降り積もる死の美しき66
「あの頃、本当に大変だったのは魔力のない人間たちだっただろうね。でも、竜乗りに襲われたら魔術師だって無傷じゃすまないし、人間が争いをしていたら野生の竜が寄ってくるでしょう?」
「そうなんですか? あの、血の匂いがするから?」
「それもあるだろうけど、その場の魔力が乱れに乱れるからね。」
竜は魔力を感知できる。街に異変が起きていることをすぐに嗅ぎつけられたのだろう。人間は力を合わせれば野生の竜の襲撃にも対抗できるけれど、それができない状態だと、そこらの魔獣より狙いやすい獲物になってしまう。
私は話を聞きながら、この世界で今戦争や紛争の話を聞かないのは、こうやって竜が襲撃するとわかっているのも理由のひとつかも知れないと思った。竜の生息域ではそもそも襲撃の危険性があるのに、それ以上頻度を増やすようなことは誰だってしたくないはずだ。竜が1匹でもやってきたら、街のみんなが力を合わせないと生き延びられない。竜という大きな脅威によって、人々の平和が保たれていると思うとなんだか複雑だ。
抱えていたニシホシさんの首を抱き締めると、クワワと優しい声がした。ポケットに手をやると、ドライフルーツはすでに消えていた。
「最終的には凶暴な魔獣があちこち出るようになって、もう何と戦ってるかよくわかんなかったね」
「あの、でも、その戦いは魔術師の人たちがきまりを作って終わったんですよね? 人に対して攻撃しないように、すごく厳しい取り決めがあったって聞きました」
「あ、そこは僕知らない」
「え? そうなんですか?」
魔術師の人たちは、魔術陣たちと同じくらいに、魔術師会の会則を頭に叩き込むらしい。特に禁止事項については、幼い頃からあの手この手を使って繰り返し繰り返し教え込むのだとナキナさんが言っていた。そのときナキナさんが遠い目をしながらちょっと震えていたので、とても厳しく教え込まれるものなのだろう。

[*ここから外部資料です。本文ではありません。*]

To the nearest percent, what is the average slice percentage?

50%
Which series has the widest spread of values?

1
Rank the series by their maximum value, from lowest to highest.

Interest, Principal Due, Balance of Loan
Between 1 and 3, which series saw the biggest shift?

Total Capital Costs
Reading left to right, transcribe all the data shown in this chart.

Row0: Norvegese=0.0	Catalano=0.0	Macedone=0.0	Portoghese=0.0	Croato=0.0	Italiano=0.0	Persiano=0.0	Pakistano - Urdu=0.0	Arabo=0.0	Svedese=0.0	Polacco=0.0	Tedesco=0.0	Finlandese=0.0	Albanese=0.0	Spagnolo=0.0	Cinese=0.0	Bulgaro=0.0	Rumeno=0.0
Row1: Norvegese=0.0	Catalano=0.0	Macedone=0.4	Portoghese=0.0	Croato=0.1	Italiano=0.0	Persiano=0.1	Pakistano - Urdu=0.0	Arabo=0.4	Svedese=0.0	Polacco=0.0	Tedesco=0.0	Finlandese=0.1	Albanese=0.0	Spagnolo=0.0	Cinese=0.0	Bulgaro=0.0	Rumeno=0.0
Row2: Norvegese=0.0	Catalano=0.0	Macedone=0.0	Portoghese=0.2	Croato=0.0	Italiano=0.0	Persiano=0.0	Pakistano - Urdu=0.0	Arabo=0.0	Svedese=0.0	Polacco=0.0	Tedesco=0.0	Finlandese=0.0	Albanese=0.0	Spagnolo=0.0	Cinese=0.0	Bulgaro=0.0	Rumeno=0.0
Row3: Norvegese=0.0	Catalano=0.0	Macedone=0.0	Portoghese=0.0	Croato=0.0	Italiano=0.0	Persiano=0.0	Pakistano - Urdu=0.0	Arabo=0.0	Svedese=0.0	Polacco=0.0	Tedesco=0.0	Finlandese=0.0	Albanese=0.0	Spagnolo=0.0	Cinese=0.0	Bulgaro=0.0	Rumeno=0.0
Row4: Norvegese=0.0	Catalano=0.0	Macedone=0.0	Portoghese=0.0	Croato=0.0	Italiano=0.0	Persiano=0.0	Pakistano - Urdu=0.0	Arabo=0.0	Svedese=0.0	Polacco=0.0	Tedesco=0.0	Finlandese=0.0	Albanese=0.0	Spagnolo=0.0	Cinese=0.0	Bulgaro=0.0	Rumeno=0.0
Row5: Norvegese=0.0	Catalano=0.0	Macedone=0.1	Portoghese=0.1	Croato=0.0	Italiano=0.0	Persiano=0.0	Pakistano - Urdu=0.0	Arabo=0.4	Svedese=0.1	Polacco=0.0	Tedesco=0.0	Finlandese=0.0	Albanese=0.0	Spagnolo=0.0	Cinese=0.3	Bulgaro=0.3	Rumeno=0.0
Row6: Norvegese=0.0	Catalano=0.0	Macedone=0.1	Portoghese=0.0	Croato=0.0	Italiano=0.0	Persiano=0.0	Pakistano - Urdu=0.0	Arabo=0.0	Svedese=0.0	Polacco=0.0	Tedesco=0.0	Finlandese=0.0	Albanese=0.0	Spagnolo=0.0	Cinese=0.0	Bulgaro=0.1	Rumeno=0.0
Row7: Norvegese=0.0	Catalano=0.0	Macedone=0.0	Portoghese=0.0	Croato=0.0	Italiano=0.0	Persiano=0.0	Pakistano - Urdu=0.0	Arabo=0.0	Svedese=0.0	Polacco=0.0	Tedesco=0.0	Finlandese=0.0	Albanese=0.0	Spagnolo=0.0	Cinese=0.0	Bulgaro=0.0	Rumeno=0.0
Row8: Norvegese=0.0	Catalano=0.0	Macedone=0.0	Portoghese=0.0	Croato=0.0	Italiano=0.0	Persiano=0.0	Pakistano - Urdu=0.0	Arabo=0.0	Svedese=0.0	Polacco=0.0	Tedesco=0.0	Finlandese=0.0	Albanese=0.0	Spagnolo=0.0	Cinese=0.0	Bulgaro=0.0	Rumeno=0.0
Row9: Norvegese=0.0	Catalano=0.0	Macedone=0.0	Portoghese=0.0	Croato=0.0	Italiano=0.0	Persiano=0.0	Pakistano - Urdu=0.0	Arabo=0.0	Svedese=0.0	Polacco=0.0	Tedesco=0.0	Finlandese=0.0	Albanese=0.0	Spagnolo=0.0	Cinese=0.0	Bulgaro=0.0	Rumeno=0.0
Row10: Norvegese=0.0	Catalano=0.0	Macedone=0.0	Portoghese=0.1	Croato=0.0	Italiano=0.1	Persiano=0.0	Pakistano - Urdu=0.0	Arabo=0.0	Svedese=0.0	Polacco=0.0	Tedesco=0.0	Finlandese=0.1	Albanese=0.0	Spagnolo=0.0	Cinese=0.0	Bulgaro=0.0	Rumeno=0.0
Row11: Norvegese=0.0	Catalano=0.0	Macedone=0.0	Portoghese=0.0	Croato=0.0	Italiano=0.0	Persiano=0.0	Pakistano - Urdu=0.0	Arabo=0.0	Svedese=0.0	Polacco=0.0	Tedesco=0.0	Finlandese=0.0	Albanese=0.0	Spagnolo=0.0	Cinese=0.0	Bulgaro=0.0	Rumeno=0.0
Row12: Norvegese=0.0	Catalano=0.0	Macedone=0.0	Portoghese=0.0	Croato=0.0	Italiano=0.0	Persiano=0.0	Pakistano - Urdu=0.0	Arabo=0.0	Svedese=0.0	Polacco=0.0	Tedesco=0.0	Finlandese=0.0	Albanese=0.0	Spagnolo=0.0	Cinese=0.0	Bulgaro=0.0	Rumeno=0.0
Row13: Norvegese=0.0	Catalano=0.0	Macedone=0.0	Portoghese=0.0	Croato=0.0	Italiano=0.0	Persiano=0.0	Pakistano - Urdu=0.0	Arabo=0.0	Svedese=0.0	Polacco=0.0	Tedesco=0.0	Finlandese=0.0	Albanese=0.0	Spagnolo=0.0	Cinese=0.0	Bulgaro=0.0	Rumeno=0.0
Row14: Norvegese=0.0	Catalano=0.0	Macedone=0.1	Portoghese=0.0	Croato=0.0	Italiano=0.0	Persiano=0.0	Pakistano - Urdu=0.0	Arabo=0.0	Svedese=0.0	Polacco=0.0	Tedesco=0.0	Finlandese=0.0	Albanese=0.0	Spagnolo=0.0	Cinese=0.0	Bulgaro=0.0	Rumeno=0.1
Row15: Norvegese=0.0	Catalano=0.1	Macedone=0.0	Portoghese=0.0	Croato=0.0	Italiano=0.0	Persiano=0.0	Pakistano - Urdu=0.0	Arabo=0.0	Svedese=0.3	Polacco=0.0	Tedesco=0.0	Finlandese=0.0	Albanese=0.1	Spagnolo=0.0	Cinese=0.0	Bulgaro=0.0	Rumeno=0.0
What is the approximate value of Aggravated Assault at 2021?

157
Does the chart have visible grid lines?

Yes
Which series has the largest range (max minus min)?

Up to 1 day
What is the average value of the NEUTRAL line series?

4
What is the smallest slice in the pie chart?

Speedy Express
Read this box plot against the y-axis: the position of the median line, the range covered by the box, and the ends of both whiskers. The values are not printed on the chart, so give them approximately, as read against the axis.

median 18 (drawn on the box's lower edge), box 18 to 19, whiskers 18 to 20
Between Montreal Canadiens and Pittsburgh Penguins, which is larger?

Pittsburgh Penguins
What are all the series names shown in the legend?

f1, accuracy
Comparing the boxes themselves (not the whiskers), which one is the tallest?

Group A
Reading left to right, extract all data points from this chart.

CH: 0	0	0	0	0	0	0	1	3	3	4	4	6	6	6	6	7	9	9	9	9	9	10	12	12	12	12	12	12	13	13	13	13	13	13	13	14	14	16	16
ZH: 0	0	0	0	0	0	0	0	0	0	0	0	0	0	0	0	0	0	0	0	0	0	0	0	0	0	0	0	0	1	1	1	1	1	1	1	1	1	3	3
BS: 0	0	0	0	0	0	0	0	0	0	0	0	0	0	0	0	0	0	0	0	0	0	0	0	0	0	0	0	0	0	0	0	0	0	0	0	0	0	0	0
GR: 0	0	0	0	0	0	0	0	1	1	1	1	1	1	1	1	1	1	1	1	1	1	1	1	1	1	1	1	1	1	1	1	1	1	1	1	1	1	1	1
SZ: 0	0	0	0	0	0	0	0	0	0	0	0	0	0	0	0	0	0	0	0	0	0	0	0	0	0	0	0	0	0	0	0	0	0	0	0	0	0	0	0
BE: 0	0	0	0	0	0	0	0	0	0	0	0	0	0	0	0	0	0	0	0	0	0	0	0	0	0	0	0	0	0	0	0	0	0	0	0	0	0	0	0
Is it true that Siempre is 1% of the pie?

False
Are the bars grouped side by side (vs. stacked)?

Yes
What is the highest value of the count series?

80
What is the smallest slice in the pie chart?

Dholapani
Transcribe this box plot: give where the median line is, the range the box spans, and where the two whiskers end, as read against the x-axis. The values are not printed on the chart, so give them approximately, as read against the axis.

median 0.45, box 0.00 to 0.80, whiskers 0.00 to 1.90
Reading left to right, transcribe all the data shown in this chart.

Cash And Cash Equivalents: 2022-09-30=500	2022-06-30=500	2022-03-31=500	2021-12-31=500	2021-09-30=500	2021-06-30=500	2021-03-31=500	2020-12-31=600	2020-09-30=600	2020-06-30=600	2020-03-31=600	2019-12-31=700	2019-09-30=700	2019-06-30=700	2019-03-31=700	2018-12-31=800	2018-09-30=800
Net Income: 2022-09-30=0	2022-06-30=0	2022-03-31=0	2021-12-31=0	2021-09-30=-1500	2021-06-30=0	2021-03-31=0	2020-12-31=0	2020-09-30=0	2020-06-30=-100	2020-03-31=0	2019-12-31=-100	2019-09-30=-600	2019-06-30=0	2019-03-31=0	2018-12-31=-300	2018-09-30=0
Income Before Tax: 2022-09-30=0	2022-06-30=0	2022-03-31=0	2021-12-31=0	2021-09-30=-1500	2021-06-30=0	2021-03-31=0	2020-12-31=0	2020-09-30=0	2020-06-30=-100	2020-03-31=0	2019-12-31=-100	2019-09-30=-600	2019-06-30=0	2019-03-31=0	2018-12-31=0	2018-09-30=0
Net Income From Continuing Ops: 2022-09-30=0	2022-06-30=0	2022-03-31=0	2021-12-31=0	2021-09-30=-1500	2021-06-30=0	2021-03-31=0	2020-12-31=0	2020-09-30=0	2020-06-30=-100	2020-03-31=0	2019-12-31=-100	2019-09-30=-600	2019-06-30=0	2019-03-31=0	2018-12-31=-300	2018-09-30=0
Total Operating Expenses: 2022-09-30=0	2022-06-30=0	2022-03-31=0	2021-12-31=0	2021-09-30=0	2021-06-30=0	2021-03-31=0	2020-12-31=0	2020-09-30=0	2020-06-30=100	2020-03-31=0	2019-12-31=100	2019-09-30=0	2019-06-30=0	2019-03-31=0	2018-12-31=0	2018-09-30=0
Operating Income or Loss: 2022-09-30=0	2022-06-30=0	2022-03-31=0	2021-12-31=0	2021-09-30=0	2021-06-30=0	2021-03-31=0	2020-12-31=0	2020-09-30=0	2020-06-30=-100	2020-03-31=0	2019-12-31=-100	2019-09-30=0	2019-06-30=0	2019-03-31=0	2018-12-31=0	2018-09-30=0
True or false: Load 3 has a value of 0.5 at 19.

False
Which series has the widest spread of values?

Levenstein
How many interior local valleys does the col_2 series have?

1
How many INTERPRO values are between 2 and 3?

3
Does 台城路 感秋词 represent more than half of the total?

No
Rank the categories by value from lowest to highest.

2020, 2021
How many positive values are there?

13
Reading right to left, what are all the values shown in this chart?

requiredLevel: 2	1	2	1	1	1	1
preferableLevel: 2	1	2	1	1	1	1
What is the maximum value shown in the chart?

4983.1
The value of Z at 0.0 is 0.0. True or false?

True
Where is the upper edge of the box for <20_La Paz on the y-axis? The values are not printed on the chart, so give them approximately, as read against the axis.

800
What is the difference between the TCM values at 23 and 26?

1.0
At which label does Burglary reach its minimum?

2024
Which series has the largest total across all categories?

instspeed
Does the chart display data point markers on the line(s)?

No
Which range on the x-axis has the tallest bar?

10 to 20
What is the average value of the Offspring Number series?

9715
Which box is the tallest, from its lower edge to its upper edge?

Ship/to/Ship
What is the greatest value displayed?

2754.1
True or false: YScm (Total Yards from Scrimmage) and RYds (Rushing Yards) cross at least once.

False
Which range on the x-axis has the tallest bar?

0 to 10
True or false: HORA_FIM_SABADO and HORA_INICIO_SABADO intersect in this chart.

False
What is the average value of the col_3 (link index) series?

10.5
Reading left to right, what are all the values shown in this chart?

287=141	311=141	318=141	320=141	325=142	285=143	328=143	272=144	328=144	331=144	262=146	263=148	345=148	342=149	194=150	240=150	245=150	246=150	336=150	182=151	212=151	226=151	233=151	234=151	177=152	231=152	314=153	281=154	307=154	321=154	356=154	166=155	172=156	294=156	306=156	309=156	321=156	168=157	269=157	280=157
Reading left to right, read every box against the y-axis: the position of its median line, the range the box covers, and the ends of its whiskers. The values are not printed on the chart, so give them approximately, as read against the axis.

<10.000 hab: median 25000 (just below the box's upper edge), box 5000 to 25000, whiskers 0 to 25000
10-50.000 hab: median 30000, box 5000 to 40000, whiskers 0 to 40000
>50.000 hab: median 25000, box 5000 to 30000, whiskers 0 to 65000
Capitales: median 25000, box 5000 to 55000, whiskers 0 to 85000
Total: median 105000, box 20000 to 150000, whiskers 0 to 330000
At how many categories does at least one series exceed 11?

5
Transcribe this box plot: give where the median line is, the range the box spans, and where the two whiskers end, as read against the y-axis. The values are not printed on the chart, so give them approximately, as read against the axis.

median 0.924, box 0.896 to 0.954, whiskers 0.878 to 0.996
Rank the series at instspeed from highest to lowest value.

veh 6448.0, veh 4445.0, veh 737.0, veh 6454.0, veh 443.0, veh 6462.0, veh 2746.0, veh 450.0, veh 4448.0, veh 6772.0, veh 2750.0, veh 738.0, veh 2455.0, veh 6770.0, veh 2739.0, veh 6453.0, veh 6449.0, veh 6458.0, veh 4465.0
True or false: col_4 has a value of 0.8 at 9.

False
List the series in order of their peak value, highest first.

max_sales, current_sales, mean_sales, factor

会則を作った頃はそれほど厳しくなかったのだろうか、と考えていて、ハッと気が付いた。
トルリルタさんは死んでいる。
そして、争いの時代に生きていた。
後に決められた規則を知らないということはつまり。
「あ、あの、ごめんなさい」
「ん? どうしたの?」
「もしかして、その、争いに巻き込まれてその……トルリルタさんはお亡くなりになったんじゃ」
「ああ! 違う違う〜。僕はトルリルタだよ? 全部の派閥に囲まれたって、あんな争いで死ぬわけないよ〜」
あははと明らかに否定されて、私はホッとしたような複雑な気持ちになった。
争いで死ななくてよかった、と思ったけど、どのみちトルリルタさんは既に死んでいる。よかったと言っていいのか難しい。
「えっと、じゃあ……?」
「僕はね、争いの途中で気付いちゃったんだよね」
ニコニコとアルを撫でていたトルリルタさんが、不意に真剣な顔になった。私もつられて息を呑み、続きを待つ。
一拍置いてから、トルリルタさんは口を開いた。
「なんか戦ってるのって楽しくないなーって」
「………………それは、そうですね」
「でしょ?」
トルリルタさんって、いわゆる天然なんだろうか。
私が感じるこの大きな隔たりは、ジェネレーションギャップではない気がする。
私がちょっと空を仰ぐと、フィカルが私の口にドライフルーツを入れてくれた。ポケットにクチバシを突っ込んでいるニシホシさんが匂いに反応した。